# TASK PROMPT
Entries follow. Return each line that contains the word "حرارتی".

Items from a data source

######

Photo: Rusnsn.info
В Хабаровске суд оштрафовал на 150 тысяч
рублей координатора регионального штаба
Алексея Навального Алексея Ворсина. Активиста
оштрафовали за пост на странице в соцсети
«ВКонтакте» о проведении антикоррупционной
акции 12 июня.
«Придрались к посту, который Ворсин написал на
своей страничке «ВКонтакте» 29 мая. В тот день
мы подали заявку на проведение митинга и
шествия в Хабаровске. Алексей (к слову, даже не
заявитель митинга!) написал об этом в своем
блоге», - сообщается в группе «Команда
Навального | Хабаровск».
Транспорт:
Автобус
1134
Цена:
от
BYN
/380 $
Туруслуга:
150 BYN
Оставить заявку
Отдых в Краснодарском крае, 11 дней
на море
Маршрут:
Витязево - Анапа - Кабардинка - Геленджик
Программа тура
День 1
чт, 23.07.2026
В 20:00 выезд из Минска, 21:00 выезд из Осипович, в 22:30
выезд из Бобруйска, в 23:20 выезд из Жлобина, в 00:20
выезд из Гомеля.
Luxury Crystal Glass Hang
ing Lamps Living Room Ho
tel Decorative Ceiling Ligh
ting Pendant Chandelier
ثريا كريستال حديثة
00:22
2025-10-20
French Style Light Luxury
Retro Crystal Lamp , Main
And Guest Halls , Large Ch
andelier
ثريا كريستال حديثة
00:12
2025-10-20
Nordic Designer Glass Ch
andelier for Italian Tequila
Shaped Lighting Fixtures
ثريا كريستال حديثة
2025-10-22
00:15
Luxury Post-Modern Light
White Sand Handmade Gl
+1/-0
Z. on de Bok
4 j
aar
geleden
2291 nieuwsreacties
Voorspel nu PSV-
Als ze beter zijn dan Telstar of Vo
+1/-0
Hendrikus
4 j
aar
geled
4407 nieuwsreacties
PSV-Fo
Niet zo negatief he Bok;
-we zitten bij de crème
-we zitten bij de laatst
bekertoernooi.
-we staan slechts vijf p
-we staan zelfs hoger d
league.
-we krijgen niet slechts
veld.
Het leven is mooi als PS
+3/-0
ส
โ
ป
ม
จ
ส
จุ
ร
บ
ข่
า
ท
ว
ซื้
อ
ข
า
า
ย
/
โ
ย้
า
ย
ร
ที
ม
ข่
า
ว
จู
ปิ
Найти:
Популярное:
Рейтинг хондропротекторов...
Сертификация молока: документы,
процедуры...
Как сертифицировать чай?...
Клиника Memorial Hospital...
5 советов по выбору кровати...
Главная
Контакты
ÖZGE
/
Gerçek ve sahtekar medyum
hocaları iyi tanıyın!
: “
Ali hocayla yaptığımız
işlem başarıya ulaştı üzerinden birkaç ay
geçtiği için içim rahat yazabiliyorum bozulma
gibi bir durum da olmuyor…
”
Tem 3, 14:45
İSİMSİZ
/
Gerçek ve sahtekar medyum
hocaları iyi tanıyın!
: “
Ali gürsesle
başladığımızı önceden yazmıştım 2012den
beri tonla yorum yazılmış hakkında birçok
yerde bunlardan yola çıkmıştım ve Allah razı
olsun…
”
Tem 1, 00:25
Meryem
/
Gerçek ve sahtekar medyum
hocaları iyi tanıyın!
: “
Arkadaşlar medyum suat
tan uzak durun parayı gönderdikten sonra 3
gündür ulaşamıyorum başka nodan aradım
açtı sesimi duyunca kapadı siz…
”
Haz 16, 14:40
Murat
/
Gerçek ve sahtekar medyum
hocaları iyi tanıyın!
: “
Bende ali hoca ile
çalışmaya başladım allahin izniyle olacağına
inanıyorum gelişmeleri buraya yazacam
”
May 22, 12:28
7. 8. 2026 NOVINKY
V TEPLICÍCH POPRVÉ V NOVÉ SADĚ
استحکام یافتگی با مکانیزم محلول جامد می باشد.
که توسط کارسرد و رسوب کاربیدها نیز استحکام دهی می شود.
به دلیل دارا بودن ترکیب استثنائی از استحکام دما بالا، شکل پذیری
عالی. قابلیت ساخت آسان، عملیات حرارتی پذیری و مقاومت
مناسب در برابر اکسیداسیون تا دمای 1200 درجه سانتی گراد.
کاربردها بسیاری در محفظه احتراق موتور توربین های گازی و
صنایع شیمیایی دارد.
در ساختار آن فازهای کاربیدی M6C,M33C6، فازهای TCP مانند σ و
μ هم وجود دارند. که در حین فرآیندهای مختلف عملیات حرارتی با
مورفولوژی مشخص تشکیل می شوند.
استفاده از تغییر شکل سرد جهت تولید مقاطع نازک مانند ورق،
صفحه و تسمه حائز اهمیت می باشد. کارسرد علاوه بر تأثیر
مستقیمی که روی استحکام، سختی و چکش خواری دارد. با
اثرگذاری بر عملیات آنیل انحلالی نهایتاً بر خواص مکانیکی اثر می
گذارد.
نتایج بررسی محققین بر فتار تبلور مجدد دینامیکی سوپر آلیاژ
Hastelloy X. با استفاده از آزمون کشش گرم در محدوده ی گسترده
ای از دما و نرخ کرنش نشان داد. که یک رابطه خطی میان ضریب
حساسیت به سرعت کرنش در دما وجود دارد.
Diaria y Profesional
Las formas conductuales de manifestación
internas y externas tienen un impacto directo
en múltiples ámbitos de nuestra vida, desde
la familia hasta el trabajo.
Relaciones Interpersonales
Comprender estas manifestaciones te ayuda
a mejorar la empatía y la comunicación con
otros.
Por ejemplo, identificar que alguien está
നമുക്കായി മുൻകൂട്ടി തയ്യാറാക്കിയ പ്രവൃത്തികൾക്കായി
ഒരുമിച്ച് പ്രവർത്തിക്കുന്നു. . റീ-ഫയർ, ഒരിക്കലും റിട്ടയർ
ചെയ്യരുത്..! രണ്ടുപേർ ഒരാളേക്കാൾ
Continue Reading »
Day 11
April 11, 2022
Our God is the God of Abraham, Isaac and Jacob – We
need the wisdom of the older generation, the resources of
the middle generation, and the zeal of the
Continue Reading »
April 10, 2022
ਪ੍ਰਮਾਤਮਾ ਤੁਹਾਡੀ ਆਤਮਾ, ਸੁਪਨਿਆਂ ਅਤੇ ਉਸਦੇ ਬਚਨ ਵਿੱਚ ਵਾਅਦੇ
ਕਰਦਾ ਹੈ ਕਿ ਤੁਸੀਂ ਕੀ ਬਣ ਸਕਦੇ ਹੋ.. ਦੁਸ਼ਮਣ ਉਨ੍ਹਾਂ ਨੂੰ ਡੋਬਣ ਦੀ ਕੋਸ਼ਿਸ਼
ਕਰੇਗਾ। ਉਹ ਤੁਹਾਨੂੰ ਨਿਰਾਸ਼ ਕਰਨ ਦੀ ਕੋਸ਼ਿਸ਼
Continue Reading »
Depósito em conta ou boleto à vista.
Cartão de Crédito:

######

# OUTPUT OF THE TASK
عالی. قابلیت ساخت آسان، عملیات حرارتی پذیری و مقاومت
μ هم وجود دارند. که در حین فرآیندهای مختلف عملیات حرارتی با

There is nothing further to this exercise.